Tax Planning
Maximize Savings with Canada’s New Middle-Class Tax Cut: Practical Strategies
With Canada reducing the **lowest federal tax rate from 15% to 14%** starting July 1, 2025, millions stand to benefit — here are savvy tax-planning steps to grab your share now.
By NomadicTax Research Team • 5-8 min read • April 3, 2026
## What’s Changed
In Budget 2025, unveiled in October 2025, the Government of Canada confirmed that **the lowest federal marginal tax rate will drop from 15% to 14% effective July 1, 2025**. Since this change occurs mid-year, the full-year rate for 2025 will average **14.5%**. This rate applies to the first **$57,375** of taxable income. ([canada.ca](https://www.canada.ca/en/department-finance/news/2025/05/delivering-a-middle-class-tax-cut.html?utm_source=openai))

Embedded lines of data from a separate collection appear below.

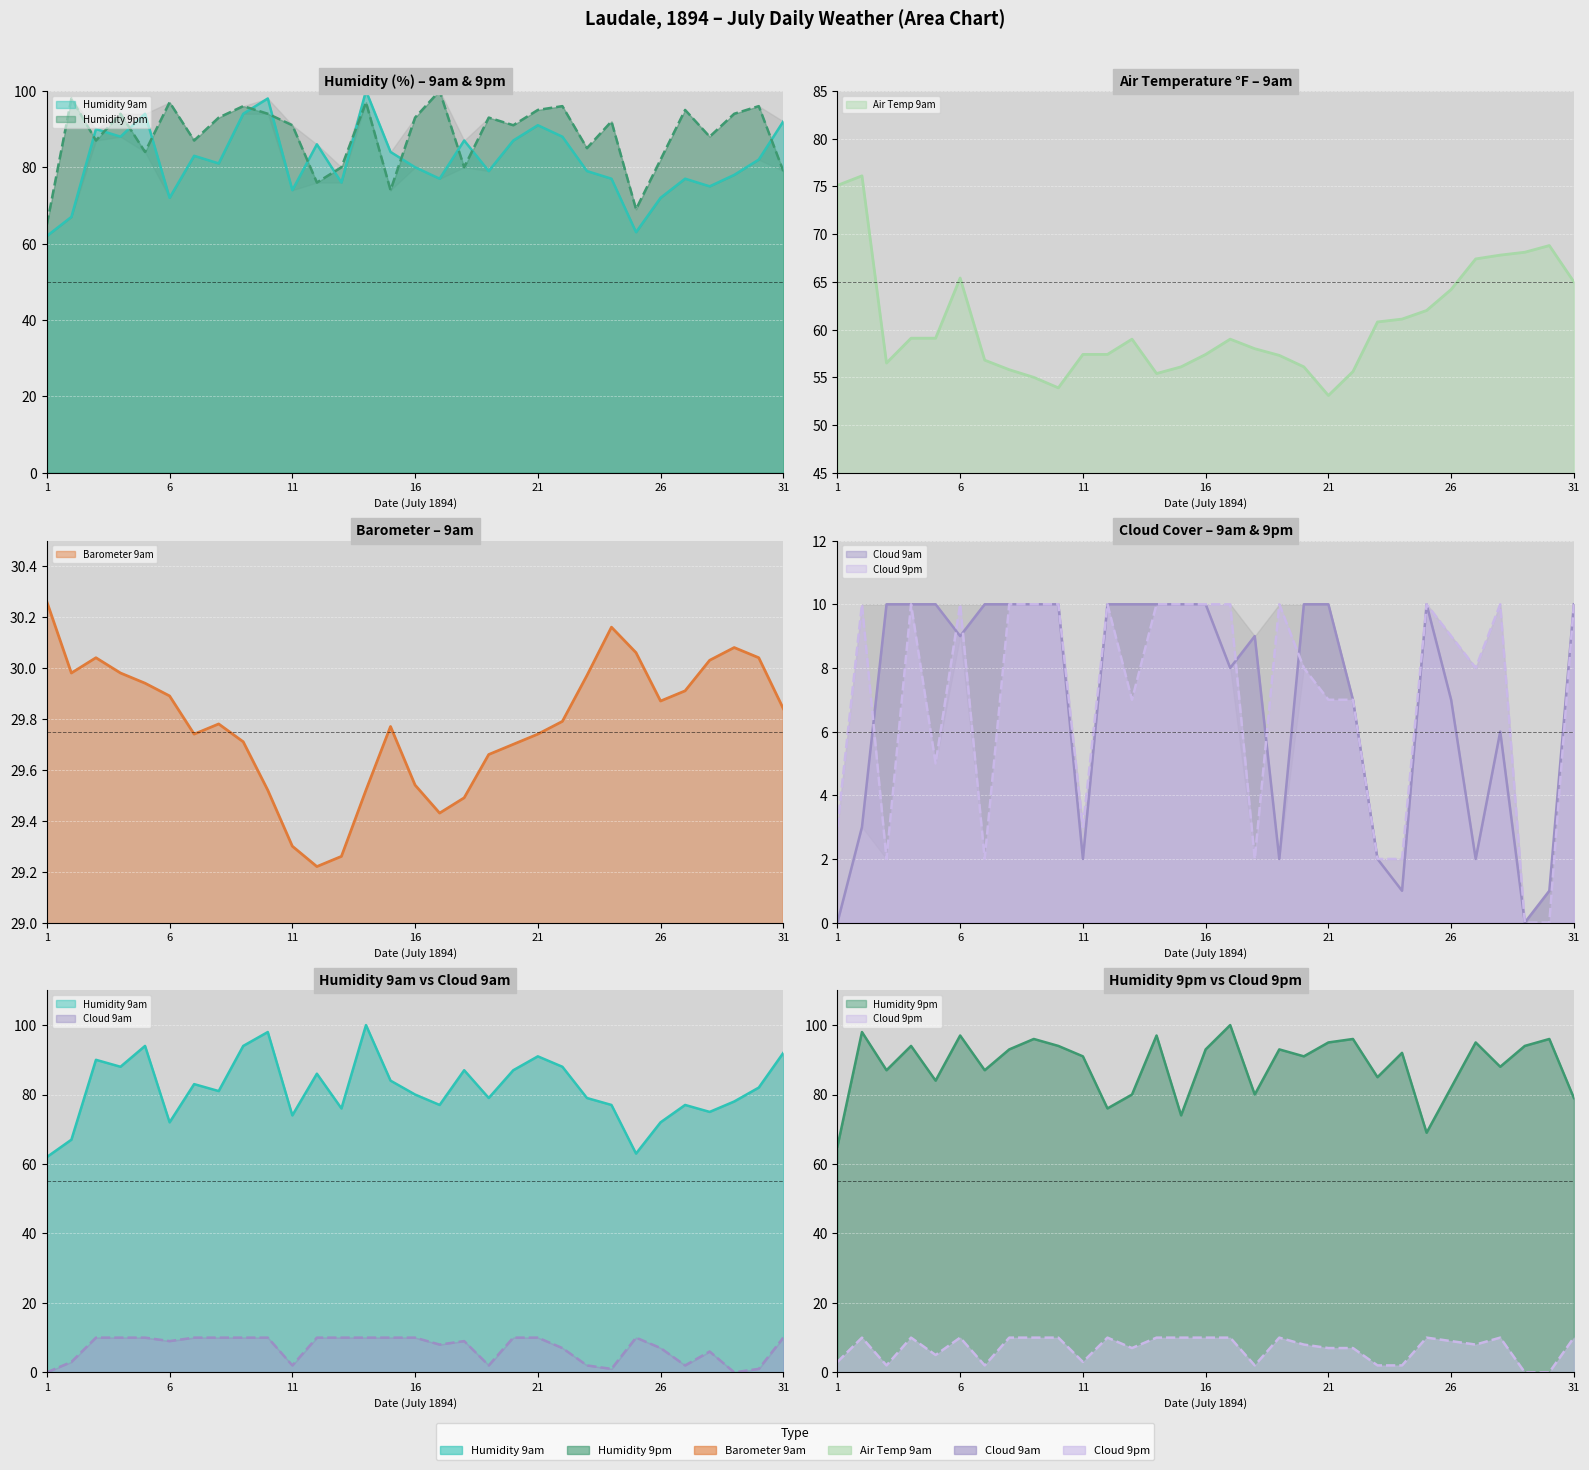

Reading left to right, list all the values displayed in this chart.

Humidity 9am: 62.0	67.0	90.0	88.0	94.0	72.0	83.0	81.0	94.0	98.0	74.0	86.0	76.0	100.0	84.0	80.0	77.0	87.0	79.0	87.0	91.0	88.0	79.0	77.0	63.0	72.0	77.0	75.0	78.0	82.0	92.0
Humidity 9pm: 65.0	98.0	87.0	94.0	84.0	97.0	87.0	93.0	96.0	94.0	91.0	76.0	80.0	97.0	74.0	93.0	100.0	80.0	93.0	91.0	95.0	96.0	85.0	92.0	69.0	82.0	95.0	88.0	94.0	96.0	79.0
Barometer 9am: 30.3	30.0	30.0	30.0	29.9	29.9	29.7	29.8	29.7	29.5	29.3	29.2	29.3	29.5	29.8	29.5	29.4	29.5	29.7	29.7	29.7	29.8	30.0	30.2	30.1	29.9	29.9	30.0	30.1	30.0	29.8
Air Temp 9am: 75.1	76.1	56.5	59.1	59.1	65.4	56.8	55.8	55.0	53.9	57.4	57.4	59.0	55.4	56.1	57.4	59.0	58.0	57.3	56.1	53.1	55.6	60.8	61.1	62.0	64.2	67.4	67.8	68.1	68.8	65.0
Cloud 9am: 0.0	3.0	10.0	10.0	10.0	9.0	10.0	10.0	10.0	10.0	2.0	10.0	10.0	10.0	10.0	10.0	8.0	9.0	2.0	10.0	10.0	7.0	2.0	1.0	10.0	7.0	2.0	6.0	0.0	1.0	10.0
Cloud 9pm: 3.0	10.0	2.0	10.0	5.0	10.0	2.0	10.0	10.0	10.0	3.0	10.0	7.0	10.0	10.0	10.0	10.0	2.0	10.0	8.0	7.0	7.0	2.0	2.0	10.0	9.0	8.0	10.0	0.0	0.0	10.0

Additionally, a **new non-refundable Top-Up Tax Credit** has been introduced to maintain an effective 15% rate for certain non-refundable credits claimed above that first income threshold. ([canada.ca](https://www.canada.ca/en/revenue-agency/services/tax/individuals/topics/about-your-tax-return/tax-return/completing-a-tax-return/whats-new.html?utm_source=openai))
## Who Benefits
- Single income earners with taxable income over the threshold effectively will see savings.
- Couples filing separately will also benefit for each taxpayer’s own lowest bracket.
- Low and middle income households receive **most of the relief**, especially fuller in the first two brackets. ([canada.ca](https://www.canada.ca/en/department-finance/news/2025/05/delivering-a-middle-class-tax-cut.html?utm_source=openai))
## Strategies to Maximize Benefit
### 1. Income timing
If you're close to having income in the first tax bracket, consider shifting some income or deductions to **before July 1, 2025** to benefit from the prorated rate or maximizing deductions under the higher old rate versus the new credit. For example, with a bonus coming, see if it can be deferred until after the rate drop.
### 2. Leverage deductions and credits above the threshold
With the introduction of the Top-Up Tax Credit, credits that go beyond the first bracket threshold may get a higher rate. Make sure you're claiming all eligible **non-refundable credits**, such as:
- charitable donations
- medical expenses
- tuition and education amounts
These can now produce more tax savings when they fall in the post-threshold portion of your income.
### 3. Review payroll withholding
Since employers will start using updated source deduction tables for pay periods from **July to December 2025**, your **withholding may drop**. Verify your pay-cheque to ensure you’re not having too much tax withheld and adjust via TD1 forms if permitted. ([canada.ca](https://www.canada.ca/en/department-finance/news/2025/05/delivering-a-middle-class-tax-cut.html?utm_source=openai))
## Example
Suppose Alice has a taxable income of **$50,000** in 2025. Under the old rate she would pay 15% on the first $50,000 = **$7,500**. Under the new rate in effect July 1, she pays 14% on the first $57,375 prorated: for six months at 15%, six months at 14%. Net saving could be approximately **$50-$60** across the year depending on timing. Multiply that across two taxpayers in a home and the savings add up.
## Action Checklist Before August 2025
- Update your personal tax estimates and projections.
- If self-employed or have variable income, time income or deductions that you can control.
- Ensure employer has correct TD1 and payroll tables.
- Explore if the Top-Up Credit applies to planned non-refundable credits.
## Bottom Line
This tax change gives most lower-income and many middle-income Canadians a solid boost. With thoughtful planning, such as timing income and deductions, everyone in this bracket — employees, small business owners, or self-employed — can maximize their savings.